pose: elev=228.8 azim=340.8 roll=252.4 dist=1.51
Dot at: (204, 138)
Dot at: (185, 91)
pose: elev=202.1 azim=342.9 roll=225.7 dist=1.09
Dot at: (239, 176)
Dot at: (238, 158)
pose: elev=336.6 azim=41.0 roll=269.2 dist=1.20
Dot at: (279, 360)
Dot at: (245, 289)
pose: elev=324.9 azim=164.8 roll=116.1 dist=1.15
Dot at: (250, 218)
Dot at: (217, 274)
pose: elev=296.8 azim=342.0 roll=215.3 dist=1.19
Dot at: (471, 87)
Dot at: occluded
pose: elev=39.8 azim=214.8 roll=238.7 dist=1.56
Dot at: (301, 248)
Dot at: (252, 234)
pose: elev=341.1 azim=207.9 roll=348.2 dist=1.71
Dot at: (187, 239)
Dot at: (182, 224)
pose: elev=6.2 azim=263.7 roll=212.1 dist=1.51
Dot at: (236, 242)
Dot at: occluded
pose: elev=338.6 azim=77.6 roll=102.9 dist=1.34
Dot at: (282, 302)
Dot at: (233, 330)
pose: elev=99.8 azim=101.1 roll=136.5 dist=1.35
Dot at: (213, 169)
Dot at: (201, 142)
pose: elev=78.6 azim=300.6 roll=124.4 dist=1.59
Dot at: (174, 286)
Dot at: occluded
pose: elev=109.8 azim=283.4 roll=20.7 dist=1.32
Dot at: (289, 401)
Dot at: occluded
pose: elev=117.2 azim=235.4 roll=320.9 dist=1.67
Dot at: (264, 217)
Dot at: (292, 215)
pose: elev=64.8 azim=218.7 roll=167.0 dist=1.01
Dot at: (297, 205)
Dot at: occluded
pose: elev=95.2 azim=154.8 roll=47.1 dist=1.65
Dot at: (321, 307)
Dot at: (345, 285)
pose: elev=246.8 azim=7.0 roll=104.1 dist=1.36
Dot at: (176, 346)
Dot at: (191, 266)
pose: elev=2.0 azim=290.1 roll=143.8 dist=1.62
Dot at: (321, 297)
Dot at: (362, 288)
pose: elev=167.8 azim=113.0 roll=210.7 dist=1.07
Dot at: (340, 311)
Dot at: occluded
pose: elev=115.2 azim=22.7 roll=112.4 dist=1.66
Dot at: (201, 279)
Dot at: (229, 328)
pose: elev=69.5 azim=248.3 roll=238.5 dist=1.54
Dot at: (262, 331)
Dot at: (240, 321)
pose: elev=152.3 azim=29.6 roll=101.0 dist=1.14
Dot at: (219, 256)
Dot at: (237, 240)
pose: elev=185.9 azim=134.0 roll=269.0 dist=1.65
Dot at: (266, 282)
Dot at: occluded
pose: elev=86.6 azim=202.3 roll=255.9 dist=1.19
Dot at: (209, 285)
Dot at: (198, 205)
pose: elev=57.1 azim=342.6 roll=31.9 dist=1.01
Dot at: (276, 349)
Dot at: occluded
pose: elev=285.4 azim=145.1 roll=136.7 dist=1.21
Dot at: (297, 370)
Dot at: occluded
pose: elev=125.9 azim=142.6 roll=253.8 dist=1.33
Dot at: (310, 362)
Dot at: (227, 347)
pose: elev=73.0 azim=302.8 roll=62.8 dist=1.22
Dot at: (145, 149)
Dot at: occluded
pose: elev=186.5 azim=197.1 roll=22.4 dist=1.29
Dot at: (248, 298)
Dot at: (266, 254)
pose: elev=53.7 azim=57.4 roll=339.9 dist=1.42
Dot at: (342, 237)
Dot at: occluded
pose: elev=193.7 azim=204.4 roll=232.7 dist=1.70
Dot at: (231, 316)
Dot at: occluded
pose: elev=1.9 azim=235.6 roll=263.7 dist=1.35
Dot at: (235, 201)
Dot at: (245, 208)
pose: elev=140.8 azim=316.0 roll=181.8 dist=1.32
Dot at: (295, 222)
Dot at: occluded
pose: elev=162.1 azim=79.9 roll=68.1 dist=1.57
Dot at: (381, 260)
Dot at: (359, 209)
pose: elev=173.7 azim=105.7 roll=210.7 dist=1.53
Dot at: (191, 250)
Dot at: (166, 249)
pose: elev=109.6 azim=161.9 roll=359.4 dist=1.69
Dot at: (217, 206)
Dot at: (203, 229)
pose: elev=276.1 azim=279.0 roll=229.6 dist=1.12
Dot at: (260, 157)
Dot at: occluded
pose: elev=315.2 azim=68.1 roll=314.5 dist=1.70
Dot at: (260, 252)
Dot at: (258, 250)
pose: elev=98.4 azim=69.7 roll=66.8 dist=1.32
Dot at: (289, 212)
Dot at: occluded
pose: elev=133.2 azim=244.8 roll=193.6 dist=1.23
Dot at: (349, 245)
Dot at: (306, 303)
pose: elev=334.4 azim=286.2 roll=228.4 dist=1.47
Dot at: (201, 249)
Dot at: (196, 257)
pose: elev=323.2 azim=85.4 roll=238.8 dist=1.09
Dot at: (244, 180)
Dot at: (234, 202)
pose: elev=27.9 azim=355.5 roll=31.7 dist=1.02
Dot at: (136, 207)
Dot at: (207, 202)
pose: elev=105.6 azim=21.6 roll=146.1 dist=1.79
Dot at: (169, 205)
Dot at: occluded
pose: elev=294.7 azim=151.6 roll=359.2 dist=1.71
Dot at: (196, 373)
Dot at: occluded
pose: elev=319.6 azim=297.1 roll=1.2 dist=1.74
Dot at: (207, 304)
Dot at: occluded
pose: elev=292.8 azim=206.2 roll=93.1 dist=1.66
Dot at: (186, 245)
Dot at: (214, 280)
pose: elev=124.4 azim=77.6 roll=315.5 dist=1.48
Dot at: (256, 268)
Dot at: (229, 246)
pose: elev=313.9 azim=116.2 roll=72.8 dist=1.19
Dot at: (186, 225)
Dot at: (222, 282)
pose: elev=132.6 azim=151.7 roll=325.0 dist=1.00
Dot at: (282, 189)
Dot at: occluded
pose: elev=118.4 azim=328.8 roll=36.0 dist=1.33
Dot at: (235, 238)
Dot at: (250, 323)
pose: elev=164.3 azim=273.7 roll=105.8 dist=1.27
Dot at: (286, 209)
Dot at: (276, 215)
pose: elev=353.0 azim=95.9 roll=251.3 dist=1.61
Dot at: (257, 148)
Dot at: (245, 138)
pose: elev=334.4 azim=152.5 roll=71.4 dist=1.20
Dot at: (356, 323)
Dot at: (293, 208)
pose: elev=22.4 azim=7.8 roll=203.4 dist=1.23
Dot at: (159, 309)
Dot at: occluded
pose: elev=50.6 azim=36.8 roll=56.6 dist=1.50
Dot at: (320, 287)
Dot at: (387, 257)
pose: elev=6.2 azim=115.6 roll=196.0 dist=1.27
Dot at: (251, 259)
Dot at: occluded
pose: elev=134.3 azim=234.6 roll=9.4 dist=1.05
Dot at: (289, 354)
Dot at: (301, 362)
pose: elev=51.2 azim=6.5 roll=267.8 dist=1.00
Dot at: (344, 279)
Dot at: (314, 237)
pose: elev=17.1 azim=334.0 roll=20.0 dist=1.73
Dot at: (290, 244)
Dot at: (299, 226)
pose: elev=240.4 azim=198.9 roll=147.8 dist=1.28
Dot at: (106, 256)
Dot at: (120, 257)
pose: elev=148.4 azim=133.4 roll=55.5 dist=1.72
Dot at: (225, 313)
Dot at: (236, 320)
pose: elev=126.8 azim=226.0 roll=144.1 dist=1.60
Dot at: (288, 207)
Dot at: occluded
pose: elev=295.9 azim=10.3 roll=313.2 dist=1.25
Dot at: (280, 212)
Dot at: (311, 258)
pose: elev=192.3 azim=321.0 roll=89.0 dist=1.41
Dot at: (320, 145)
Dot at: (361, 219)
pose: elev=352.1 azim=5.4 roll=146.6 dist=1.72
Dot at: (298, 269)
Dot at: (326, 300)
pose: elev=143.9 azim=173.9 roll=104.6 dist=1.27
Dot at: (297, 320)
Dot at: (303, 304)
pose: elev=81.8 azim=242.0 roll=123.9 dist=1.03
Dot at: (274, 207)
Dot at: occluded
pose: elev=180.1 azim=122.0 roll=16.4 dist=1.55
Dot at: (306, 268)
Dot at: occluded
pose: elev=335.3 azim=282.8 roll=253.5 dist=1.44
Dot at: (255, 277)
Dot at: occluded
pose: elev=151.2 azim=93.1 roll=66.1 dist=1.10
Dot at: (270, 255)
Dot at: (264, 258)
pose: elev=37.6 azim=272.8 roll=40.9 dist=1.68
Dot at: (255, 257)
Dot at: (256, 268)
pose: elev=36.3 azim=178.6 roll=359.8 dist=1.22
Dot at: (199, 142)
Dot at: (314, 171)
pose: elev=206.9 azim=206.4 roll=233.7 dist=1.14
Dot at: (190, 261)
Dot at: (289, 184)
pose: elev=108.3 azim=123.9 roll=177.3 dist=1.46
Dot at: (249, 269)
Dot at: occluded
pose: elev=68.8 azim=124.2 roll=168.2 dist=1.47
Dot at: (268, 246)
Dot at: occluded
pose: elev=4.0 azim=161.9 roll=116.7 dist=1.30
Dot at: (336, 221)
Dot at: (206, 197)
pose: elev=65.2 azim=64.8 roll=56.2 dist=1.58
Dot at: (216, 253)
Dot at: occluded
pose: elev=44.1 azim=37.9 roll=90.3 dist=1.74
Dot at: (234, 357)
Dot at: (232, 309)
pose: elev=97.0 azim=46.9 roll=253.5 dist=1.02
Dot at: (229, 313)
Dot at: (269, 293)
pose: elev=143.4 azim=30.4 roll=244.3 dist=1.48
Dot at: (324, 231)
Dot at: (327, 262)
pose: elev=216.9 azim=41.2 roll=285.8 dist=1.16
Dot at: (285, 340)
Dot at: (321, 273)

· · · · ·

What you should do: Copy the records above exactly as they appear, from the line containing "pose: elev=95.2 azim=154.8" through the line containing "Dot at: (237, 240)", including both of those lines.

Final answer:
pose: elev=95.2 azim=154.8 roll=47.1 dist=1.65
Dot at: (321, 307)
Dot at: (345, 285)
pose: elev=246.8 azim=7.0 roll=104.1 dist=1.36
Dot at: (176, 346)
Dot at: (191, 266)
pose: elev=2.0 azim=290.1 roll=143.8 dist=1.62
Dot at: (321, 297)
Dot at: (362, 288)
pose: elev=167.8 azim=113.0 roll=210.7 dist=1.07
Dot at: (340, 311)
Dot at: occluded
pose: elev=115.2 azim=22.7 roll=112.4 dist=1.66
Dot at: (201, 279)
Dot at: (229, 328)
pose: elev=69.5 azim=248.3 roll=238.5 dist=1.54
Dot at: (262, 331)
Dot at: (240, 321)
pose: elev=152.3 azim=29.6 roll=101.0 dist=1.14
Dot at: (219, 256)
Dot at: (237, 240)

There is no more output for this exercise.